八臂宗師身子轟然跪下,神色猙獰,雙膝之下,滿是裂紋。
裂紋擴散,旋即一聲暴響,整個地面向下塌陷!
十對氣機手臂盡數崩碎。
旁邊數人,天龍院廬前,李明達皆難以言語。
司寇聽楓背對著李明達道:“叔父你告訴三師父我年紀太輕,又是身為女子,當不得這天下第一莊的莊主,可你有終究說錯了。”
“師父二十四歲踏足宗師,三十歲建立天下第一莊,王天策二十一歲手握神武虎符,掃平諸國,上一代秦皇三十歲已經在北疆勒馬。”
“那都是他們年輕時候,最為意氣風發。”
“這個世界從來都是年輕人改變的,而不是因循守舊的長輩。”
“上一輩,上上一輩,都是如此。”
聲音頓了頓,輕聲道:
“我輩亦然。”
手中勁氣再吐,在下一刻,八臂閻羅氣絕。
司寇聽楓體內長生蓮蔚然成氣象,已無聲無息有了宗師的氣象。
李明達雙目瞪大,旋即認出了司寇聽楓行走的道路,並不是尋常江湖武夫一步一個腳印,最後強行推開天門成就的上三品,神色幾度變化,終於再無半點爭鋒之心。
道門真人。
誰能夠想到,天下第一莊傳下,剛猛處甚至於還要更在天龍院之上的掌力,卻是道門一脈的路數。
我不入天門。
我自在天門之上。
整座天下第一莊上瞬間死寂下去,無聲無息,看著穿著廣袖玄衣的女子往前走,看著她踏空,看著她遠去。

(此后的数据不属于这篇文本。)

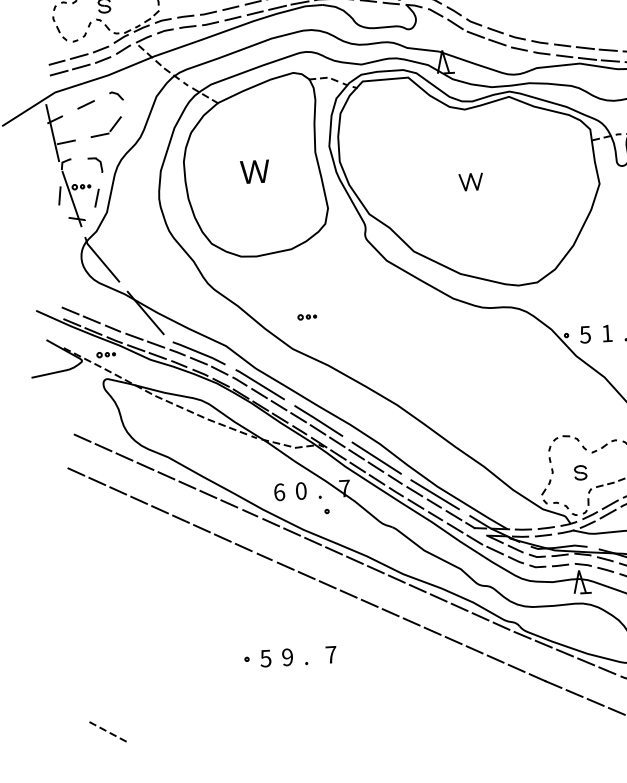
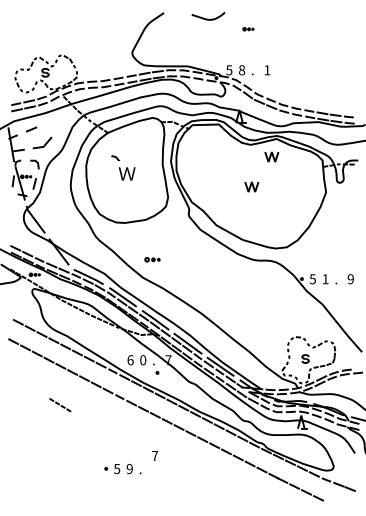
line: (116, 96) -> (115, 158), moved
line: (501, 127) -> (271, 156), added
part: (307, 316) -> (152, 259), size x1.4
part: (275, 657) -> (122, 468), moved
line: (106, 732) -> (59, 405), moved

死寂的氛圍持續了片刻,旋即便猛地炸開來,無論是域外武者還是中原武者,都看著那雙目怒睜,死不瞑目的西域宗師,一身根基雄厚紮實,更比同輩強橫的八臂閻羅,在強勢突破之後,便被一掌覆壓。
如同揹著了一座大山那樣被硬生生的壓死。
這可是宗師啊,尋常江湖人,哪怕是一州一郡的大派長老,都有可能終其一生不能夠見到的宗師,中原,西域,北疆,總共不過幾十人的絕世榜單,這些人灑在了這數千萬裡的遼闊天地中,難以遇到。
以一己之力,能行天地之法者為宗師。
可是這位宗師還沒能展現自己真正的風采,就給生生按在肩膀上,旁人只看到了八臂閻羅滿目猙獰而死,李明達也是得傳了核心掌法的人,能夠看得出來,司寇聽楓方才一掌,已自將八臂閻羅體內血脈內臟盡數震碎破壞。
只這一手功夫,自己便已遠遠及不上了。
李明達怔怔然看著跪死的西域宗師,悵然若失。
心裡面最後的那一點小心思也終於散了個乾乾淨淨,鬢角發散亂,苦笑著看著遠空,心中呢喃,或者父親臨走時候的安排才是對的,若一直就只是司寇聽楓主持大局,未曾發生刺客干擾她突破的事情,或者今日本不至於如此。
呆呆站了片刻,旋即反應過來,神色復又驟變,雖然說八臂閻羅身死,但是域外武者此次蓄謀已久對付第一莊,不知此刻在山莊之外有多少人還打算繼續打殺進來,天龍院廬前已經力竭,而自身受了重傷。
司寇聽楓不知要前往何方。
以寡擊眾,稍有不慎,可能第一莊基業都會在這裡被毀去。
當即一面取出丹藥分給了廬前兩人服下,平復內氣,一面暗自派出心腹弟子自一側以輕功繞開戰場,去看看山下究竟是甚麼情況,心中更是擔憂,若是那些來往江湖人士一齊死在山下,便是司寇聽楓能夠穩住第一莊,宣告怕也會遠不如往日。
門下弟子輕功高超,去的時候匆匆,回來時候卻更是匆匆慌亂。